[PASSAGE FOR REVIEW]
TotalEnergies has not deleted its files. It has published some of them, among them the December 2020 LKL International human-rights risk assessment and the 2023 Rufin-Glowacki report, both commissioned by the company and both warning of legal exposure from the JTF relationship. Those documents, together with the internal Mozambique LNG records obtained through FOI requests in the Netherlands and Italy, have since been reported by Le Monde and SourceMaterial.
The Restart
On 29 January 2026, TotalEnergies and the Mozambican government held a ceremony at Afungi to mark the full restart of the project. Satellite imagery, accessed by this consortium, shows visible construction activity on the site as of March 2026. Siemens Energy's 2020 contract to deliver six SGT-800 industrial gas turbines and four boil-off gas compressors remained in force at the time of writing. No components had been delivered. Urgewald and Deutsche Umwelthilfe have publicly demanded a delivery halt pending an independent human rights investigation. Siemens has not withdrawn.
In response to detailed questions from this consortium, a Siemens Energy spokesperson confirmed that the delivery contract remains in place and that no components have yet been delivered, noting that the project had been suspended for five years. The company declined to answer questions about its internal human rights risk assessments or whether it had been informed of the alleged 2021 abuses by TotalEnergies. It stated that it fulfils contractual obligations
"in accordance with binding standards on human rights, environmental and climate protection" and works with "experienced partners who also commit to compliance with relevant standards."
A security analyst who monitors the conflict from outside Mozambique noted to this consortium that as recently as 22–23 February 2026, a major ambush on the N308 highway, the main road near the project site, left several people killed and the road temporarily closed. No major Mozambican media outlet reported it. The cover story was something else.
Accountability
M28 Investigates and Forbidden Stories submitted detailed questions to TotalEnergies SE; to Mozambique LNG; to each consortium partner; to the Mozambican Ministry of Defence; to the Mozambican Ministry of Interior, covering UIR, SERNIC, and DIO; to the Mozambican Ministry of Justice and the Procurador Geral de Moçambique; to ISCO Segurança; to the Office of the Attorney General; and to Siemens Energy over the turbine contract.
[/PASSAGE FOR REVIEW]
[DATASET]
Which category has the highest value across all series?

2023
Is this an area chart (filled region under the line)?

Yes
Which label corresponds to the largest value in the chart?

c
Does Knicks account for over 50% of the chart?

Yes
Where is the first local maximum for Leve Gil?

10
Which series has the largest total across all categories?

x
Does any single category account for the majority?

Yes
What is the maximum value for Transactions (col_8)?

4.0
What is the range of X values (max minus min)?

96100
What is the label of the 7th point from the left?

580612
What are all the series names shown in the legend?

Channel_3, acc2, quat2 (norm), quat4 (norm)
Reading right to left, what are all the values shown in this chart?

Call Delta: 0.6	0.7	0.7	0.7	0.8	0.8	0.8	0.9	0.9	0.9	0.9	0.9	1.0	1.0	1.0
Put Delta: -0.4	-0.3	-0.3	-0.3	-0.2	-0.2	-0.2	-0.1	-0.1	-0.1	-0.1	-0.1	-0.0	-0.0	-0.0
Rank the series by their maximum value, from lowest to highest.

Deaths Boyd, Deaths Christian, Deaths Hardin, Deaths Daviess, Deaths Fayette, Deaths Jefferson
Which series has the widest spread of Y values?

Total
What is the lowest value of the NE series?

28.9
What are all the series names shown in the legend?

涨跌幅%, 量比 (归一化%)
[/DATASET]
EXERCISE BRIEF: Write the next part of the investigative report on TotalEnergies and the Mozambique LNG project, picking up after its final sentence.

EXPECTED ANSWER:
TotalEnergies' prior public statement to POLITICO that it had "no knowledge of the alleged events" is on the record. In response to this consortium's questions, TotalEnergies firmly rejected all accusations, stating that Mozambique LNG personnel had been evacuated from the Afungi site in early April 2021 and were not present during the period in which the alleged abuses occurred. The company said internal verifications confirmed that neither Mozambique LNG nor TotalEnergies had received any information regarding such allegations at the time. TotalEnergies cited the Mozambique National Human Rights Commission's March 2026 finding that no evidence had been found confirming allegations of torture or summary executions within the project perimeter. The Mozambican government, ISCO Segurança, and the Office of the Attorney General did not provide substantive responses at the time of writing.
The accounts of what took place at Patacua and Quatro Caminho between July and September 2021 have been documented by two independent investigations drawing on more than two dozen direct survivor accounts. TotalEnergies' own commissioned advisers warned, in writing, that the security relationship documented in those accounts carried a risk of human-rights harm. Five years on, the only active criminal proceedings are in France. The project has restarted.